Friday, October 28, 2011

comfort, my constant.



all through the night I was falling
straining to see Your light shining
You never gave out
You never gave in
You never gave up on me
You are my constant
Your love makes me strong when all hope is gone.
all through the night
Your love is faithful to me
all through the night
Your love is right here with me
all through the night
Your love is holding me
these words speak to me.

Wednesday, October 12, 2011

distanced.

I see God doing so many amazing things among my friends. especially the new freshmen... I don't know their testimonies but seeing how they grow from day to day just amazes me.
I've heard so many amazing things about how God is working on this campus. I hear these things... but I am never personally a witness to them.

where is God in my life?

I'm trying. trying so hard.
maybe it's the fact that I'm trying.
He doesn't call us to try...
He simply calls us to believe and obey.

"So do not throw away your confidence; it will be richly rewarded. You need to persevere so that when you have done the will of God, you will receive what he has promised. For in just a very little while, 'He who is coming will come and will not delay. But my righteous one will live by faith. And if he shrinks back, I will not be pleased with him.' But we are not of those who shrink back and are destroyed, but of those who believe and are saved.

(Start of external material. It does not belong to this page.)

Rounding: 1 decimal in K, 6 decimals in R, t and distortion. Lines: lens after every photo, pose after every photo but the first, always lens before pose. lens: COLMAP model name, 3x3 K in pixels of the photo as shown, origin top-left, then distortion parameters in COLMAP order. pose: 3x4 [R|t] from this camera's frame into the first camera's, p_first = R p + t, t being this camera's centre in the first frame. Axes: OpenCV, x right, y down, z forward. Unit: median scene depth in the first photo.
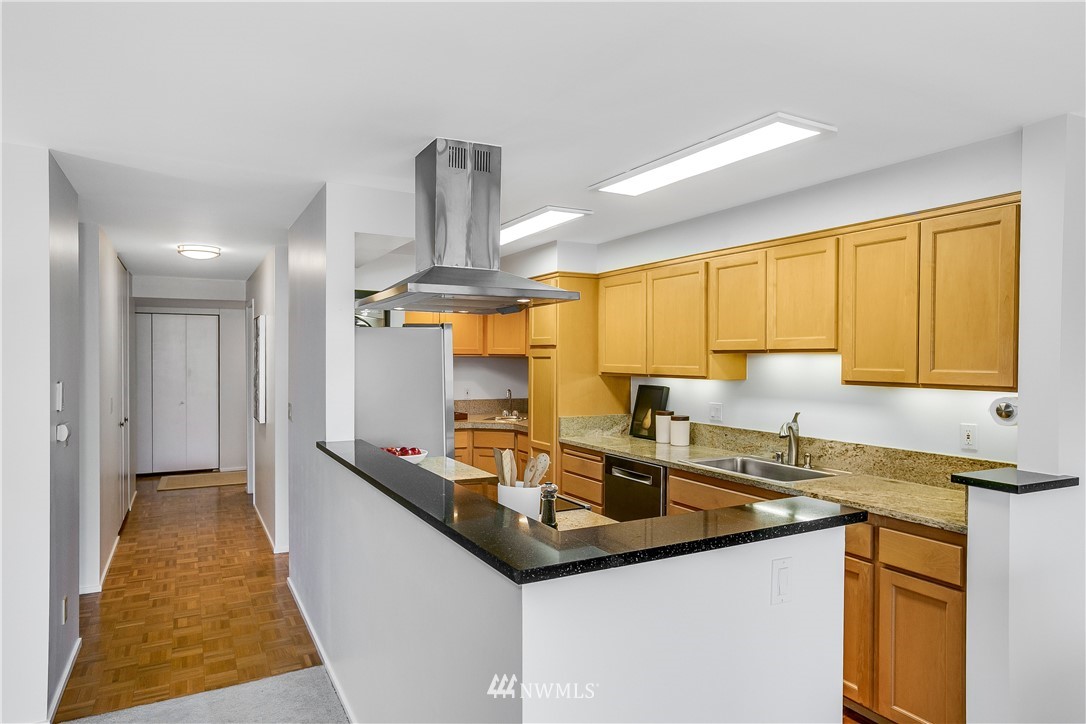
lens RADIAL K [[666.1, 0, 543.0], [0, 666.1, 362.0], [0, 0, 1]] dist [0.000581, 0.000191]
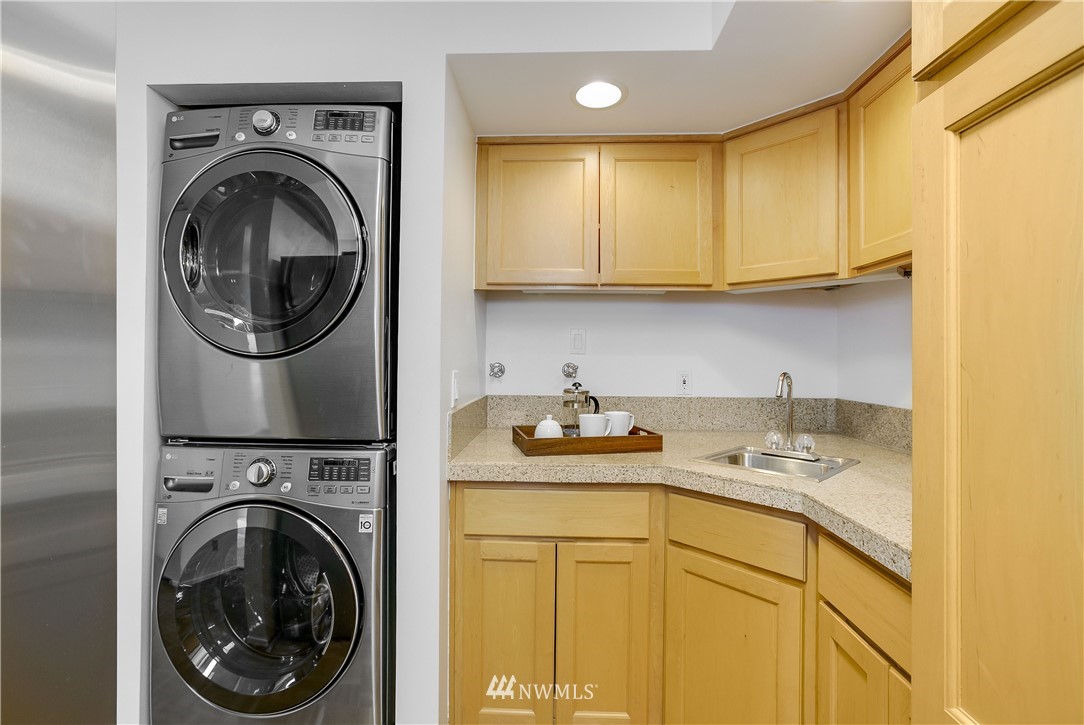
lens RADIAL K [[507.7, 0, 542.0], [0, 507.7, 362.5], [0, 0, 1]] dist [0.000384, 0.000211]
pose [[0.867774, -0.000320, -0.496960, -0.031368], [-0.002415, 0.999985, -0.004861, 0.039009], [0.496954, 0.005419, 0.867760, 0.729816]]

Now faith is being sure of what we hope for and certain of what we do not see."
-Hebrews 10:35-11:1

I feel a little bit lost and... far away, I guess.
I know in my mind what I believe.
I just don't see God changing things.
I don't really see God working.



I miss being close to God.

Tuesday, October 4, 2011

it's a work in progress.

I've been learning.
learning about where I belong. who I belong to. who I am.

I've been realizing.
realizing that there is no way I could do this on my own.
I've gotten pretty close to the point of overwhelming stress... but I haven't reached it, thanks to the beautiful people God has placed in my life as well as the rest and strength He has given me.

being wholly centered on God is something so crucial to abundant life. it's a relatively easy concept to understand... yet the hardest concept to put into practice.

centered.

to be focused.

Saturday, October 1, 2011

suffering from the i-don't-belong-here blues

but remembering that this is not my home.
I do not belong in this world - I am not of this world.
my home is with God, and with God alone.